Text shown ->
Manitoba plans to send as many as 300 spinal-surgery patients to Fargo
Patients who've waited a year or more for surgery will be selected as part of effort to reduce surgery backlog
Manitoba will send as many as 300 patients awaiting spinal surgery to Fargo, N.D., to get their operations — and may send joint-surgery patients south as well.
The province is finalizing a deal with Sanford Health, a non-profit health-care system based in the Dakotas, to conduct surgeries on spinal patients who have already waited more than a year, enduring chronic pain and deteriorating mobility in the process.
"We acknowledge the suffering. We acknowledge the waits," said Dr. Ed Buchel, the provincial surgery lead for Manitoba Shared Health, adding there was no option to send patients elsewhere in Canada because every province is struggling to meet the health-care demands of the Omicron surge.
"We [must] do something about it now and acknowledge that we don't have a system that is able to handle that. But that doesn't mean we're ignoring the fact that we have to build."
No one with a broken back, an unstable spine or cancer will be sent to Fargo, Buchel said. Sending urgent cases south would be too upsetting to families, he added.

Exercise description ->
Answer these questions from the article on Manitoba's spinal-surgery patients:
1. Up to how many patients awaiting spinal surgery will Manitoba send to Fargo?
2. With which health-care system is the province finalizing a deal?
3. According to Buchel, which patients will not be sent to Fargo?

Given data ->
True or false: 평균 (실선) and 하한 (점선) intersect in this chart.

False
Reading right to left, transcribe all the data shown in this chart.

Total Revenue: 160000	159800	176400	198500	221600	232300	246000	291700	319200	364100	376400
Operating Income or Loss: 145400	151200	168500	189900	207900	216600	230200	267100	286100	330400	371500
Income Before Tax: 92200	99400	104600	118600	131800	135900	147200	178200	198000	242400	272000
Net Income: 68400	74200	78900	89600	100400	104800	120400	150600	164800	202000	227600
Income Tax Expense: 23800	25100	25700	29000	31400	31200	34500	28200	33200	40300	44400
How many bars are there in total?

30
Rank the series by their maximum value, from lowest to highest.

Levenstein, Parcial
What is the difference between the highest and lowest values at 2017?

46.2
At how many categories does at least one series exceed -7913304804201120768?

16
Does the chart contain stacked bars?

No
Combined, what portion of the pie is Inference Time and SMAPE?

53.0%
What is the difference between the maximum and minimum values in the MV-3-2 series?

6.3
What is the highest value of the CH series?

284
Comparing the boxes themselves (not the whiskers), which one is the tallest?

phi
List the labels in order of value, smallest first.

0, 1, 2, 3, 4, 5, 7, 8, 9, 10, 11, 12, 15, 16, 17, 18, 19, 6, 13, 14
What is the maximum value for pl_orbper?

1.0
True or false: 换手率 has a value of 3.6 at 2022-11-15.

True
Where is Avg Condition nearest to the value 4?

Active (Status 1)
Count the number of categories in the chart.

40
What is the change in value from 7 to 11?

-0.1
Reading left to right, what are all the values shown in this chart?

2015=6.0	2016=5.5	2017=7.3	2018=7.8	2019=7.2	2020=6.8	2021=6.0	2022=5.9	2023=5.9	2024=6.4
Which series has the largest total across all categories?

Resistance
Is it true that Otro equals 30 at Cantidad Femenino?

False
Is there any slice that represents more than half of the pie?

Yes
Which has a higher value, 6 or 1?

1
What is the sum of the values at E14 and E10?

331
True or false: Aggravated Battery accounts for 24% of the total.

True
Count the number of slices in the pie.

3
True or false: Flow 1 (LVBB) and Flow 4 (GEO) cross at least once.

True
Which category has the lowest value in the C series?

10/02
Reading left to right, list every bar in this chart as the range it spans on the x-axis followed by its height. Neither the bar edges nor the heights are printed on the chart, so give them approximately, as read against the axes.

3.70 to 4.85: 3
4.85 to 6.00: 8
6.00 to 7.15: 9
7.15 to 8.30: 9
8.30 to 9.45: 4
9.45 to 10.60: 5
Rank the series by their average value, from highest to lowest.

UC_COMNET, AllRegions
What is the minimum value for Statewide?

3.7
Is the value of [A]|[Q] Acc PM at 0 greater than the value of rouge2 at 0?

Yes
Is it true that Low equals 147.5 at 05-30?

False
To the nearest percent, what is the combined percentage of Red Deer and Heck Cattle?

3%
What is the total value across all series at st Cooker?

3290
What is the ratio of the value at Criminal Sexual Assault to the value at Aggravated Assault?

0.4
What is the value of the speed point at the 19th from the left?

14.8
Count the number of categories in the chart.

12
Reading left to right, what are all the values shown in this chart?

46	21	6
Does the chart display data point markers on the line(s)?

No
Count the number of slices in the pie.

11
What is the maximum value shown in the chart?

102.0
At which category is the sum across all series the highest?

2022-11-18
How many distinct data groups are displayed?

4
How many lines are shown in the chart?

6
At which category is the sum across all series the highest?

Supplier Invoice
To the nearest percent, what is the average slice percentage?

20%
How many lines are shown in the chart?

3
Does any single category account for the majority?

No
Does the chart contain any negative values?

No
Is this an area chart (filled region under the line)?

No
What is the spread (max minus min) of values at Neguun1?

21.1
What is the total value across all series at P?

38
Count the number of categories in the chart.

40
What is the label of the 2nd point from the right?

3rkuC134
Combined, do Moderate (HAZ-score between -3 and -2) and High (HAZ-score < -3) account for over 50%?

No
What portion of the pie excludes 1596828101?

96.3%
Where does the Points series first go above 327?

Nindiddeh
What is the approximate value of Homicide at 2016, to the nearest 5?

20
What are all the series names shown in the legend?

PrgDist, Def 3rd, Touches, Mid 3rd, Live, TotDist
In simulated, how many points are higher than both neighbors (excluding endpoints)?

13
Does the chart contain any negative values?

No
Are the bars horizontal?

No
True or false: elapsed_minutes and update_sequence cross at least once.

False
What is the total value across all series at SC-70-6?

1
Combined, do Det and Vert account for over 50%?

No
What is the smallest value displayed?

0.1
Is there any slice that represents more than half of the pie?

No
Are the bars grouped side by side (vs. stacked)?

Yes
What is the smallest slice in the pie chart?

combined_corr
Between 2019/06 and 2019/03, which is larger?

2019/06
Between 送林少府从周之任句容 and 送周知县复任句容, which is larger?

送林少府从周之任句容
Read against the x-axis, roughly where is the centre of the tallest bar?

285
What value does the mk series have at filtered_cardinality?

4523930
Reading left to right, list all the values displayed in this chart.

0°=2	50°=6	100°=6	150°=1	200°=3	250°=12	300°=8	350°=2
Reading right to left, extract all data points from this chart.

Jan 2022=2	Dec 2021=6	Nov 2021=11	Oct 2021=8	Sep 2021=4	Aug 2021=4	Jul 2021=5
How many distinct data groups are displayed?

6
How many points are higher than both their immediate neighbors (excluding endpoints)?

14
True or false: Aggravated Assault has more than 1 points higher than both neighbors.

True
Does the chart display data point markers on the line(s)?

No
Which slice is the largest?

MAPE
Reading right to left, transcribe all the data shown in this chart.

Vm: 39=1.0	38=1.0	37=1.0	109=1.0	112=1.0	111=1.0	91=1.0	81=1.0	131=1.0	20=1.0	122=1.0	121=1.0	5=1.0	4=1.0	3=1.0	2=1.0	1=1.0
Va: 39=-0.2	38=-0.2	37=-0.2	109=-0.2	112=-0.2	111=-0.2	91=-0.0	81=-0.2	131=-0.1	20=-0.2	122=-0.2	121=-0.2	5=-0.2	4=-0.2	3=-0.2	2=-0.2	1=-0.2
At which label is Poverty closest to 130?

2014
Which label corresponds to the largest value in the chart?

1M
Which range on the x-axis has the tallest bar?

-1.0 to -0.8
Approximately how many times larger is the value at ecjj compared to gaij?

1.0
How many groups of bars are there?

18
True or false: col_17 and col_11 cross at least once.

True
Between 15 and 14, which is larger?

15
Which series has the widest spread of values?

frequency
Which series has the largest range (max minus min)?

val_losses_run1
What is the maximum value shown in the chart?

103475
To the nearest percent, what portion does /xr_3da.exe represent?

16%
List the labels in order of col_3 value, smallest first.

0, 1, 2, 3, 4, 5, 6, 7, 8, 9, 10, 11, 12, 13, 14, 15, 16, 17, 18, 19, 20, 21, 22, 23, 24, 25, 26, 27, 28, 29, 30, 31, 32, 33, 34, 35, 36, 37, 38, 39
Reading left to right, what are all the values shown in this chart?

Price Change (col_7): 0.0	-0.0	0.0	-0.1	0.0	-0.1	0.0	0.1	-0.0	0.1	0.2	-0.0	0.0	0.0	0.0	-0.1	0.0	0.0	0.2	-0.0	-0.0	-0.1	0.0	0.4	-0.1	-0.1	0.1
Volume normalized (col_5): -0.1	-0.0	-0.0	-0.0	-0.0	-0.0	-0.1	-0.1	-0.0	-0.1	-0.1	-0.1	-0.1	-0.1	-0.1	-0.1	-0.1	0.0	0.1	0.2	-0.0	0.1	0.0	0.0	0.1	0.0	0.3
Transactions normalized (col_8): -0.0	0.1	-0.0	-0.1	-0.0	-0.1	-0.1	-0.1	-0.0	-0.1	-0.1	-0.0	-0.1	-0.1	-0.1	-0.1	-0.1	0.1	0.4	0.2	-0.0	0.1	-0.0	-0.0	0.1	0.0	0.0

Solution for this problem ->
1. As many as 300.
2. Sanford Health.
3. No one with a broken back, an unstable spine or cancer.